Regardless of the economics of data protection versus governed public access, where do public APIs never make sense? The value of content syndication via API goes to zero when all of the following constraints are met:

  • You are not in the business of creating a movement via idea distribution -- If the viral spread of your content is not the business you are in, supporting a public API is more of an economic question than a mission question
  • The value of the content in question doesn’t expire -- A song’s value doesn’t expire the same way that a listing on eBay does (i.e., content that rapidly declines in value over time is more ripe for an API where content with a static or rising value over time has less incentive to freely distribute it).
  • You control the unarguable premium breadth and depth of content and the distribution channel with the largest audience share -- If you both own the majority of the quality content and the most prominent distribution channel for that content, the upside of a public API gets a little thin (i.e., If you have the most and the best content and similarly have control of the widest audience then the incentives to allow others to develop an independent audience has more downside than upside).

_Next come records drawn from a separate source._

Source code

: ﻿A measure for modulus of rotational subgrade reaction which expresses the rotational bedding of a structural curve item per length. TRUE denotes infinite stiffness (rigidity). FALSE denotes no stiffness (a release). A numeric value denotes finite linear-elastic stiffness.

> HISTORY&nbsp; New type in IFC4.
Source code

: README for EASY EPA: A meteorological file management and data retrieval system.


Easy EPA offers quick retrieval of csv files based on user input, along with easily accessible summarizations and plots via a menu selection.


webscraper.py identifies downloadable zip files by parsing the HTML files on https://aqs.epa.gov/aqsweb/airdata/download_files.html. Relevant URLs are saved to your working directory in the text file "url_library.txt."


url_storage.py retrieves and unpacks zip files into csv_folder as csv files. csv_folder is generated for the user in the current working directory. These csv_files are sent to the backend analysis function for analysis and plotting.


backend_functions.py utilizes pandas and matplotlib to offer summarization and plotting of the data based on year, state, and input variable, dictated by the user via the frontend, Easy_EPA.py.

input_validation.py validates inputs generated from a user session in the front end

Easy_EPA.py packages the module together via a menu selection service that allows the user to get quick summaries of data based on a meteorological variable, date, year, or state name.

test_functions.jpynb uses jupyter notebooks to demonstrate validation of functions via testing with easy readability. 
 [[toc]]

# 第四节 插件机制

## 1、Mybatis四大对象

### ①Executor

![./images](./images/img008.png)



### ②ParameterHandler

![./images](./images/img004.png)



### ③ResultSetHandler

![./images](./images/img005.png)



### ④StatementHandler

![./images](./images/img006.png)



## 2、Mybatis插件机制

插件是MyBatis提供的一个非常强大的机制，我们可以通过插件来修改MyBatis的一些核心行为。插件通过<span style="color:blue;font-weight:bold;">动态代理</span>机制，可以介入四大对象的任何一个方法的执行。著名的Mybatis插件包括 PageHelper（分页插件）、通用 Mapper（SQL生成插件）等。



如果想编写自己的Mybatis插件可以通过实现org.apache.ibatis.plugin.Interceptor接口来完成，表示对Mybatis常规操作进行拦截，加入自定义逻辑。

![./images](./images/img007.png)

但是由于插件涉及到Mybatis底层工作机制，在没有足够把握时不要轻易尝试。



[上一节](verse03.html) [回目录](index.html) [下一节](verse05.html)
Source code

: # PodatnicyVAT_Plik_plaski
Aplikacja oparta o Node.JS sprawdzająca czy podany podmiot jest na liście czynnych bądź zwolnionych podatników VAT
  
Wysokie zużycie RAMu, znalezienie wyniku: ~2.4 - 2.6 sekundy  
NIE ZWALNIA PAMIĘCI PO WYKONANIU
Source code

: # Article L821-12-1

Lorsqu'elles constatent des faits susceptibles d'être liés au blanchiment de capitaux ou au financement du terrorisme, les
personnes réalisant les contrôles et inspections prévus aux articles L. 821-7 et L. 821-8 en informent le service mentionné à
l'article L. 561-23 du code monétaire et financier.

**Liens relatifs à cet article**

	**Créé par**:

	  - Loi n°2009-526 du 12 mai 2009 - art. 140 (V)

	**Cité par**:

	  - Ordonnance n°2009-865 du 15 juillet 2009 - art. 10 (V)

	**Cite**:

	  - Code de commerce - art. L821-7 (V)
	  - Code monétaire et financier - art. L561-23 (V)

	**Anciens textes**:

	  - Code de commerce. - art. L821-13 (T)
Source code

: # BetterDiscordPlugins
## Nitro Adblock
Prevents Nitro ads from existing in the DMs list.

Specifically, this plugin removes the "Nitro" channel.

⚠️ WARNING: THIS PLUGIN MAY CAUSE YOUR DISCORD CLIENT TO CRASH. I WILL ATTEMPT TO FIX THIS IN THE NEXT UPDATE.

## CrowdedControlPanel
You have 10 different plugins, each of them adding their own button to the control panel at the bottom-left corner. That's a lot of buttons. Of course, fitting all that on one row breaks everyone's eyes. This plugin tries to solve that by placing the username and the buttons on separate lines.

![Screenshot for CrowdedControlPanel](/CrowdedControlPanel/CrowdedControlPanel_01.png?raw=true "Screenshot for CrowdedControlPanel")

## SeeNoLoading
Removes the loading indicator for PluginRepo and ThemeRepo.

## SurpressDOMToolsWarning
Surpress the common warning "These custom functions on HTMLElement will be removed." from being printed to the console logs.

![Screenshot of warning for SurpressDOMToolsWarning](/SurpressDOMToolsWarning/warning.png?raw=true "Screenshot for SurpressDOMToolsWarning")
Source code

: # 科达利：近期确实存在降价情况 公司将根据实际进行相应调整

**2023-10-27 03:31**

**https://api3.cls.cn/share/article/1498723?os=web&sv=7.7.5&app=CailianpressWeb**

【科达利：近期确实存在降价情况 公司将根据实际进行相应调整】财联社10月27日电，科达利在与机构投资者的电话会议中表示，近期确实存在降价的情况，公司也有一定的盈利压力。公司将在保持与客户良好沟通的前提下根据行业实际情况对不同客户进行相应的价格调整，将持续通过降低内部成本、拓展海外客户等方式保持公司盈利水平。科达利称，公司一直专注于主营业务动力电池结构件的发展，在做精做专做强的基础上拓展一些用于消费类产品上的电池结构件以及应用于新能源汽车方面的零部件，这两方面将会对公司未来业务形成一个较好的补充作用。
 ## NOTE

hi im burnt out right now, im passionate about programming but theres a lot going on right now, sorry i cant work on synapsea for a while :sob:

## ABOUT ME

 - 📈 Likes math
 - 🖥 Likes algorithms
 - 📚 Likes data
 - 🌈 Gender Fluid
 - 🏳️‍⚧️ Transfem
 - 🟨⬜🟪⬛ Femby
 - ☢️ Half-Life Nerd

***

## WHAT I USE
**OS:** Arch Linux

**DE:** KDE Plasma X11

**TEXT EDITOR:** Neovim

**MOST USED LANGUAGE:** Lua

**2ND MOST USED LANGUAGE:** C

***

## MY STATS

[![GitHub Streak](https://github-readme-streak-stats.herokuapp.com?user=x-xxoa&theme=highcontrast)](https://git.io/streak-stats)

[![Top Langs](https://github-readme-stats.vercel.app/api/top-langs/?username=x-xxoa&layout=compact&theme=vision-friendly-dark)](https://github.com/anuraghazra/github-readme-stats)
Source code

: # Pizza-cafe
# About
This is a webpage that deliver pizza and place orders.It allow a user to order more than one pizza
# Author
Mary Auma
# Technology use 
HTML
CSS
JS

Is the data as a service product still in use as an internal enterprise product? One ray of hope in the otherwise disappointing season was the limitation of the shutdown to only encompass the public API. The private API which remains opaque to outsiders looks to be staying intact.

The Untouchable Asset

ESPN still has a robust enterprise API strategy, and uses the APIs as the foundation for their strategic digital partnerships. Easy extraprise interoperability via web standards are where the hard ROI numbers become unarguable. Service oriented architecture (SOA) has been the standard for developing enterprise platforms that are both scalable and nimble for quite some time now and it’s very unlikely that ESPN, or any other enterprise player, sold the move to an enterprise API based on the speculative ROI for a public API. Public APIs provide several linear and non-linear advantages in the content and feature syndication business, but these benefits are more like the extra points, and the benefits from a configurable and interoperable enterprise platform are the home run.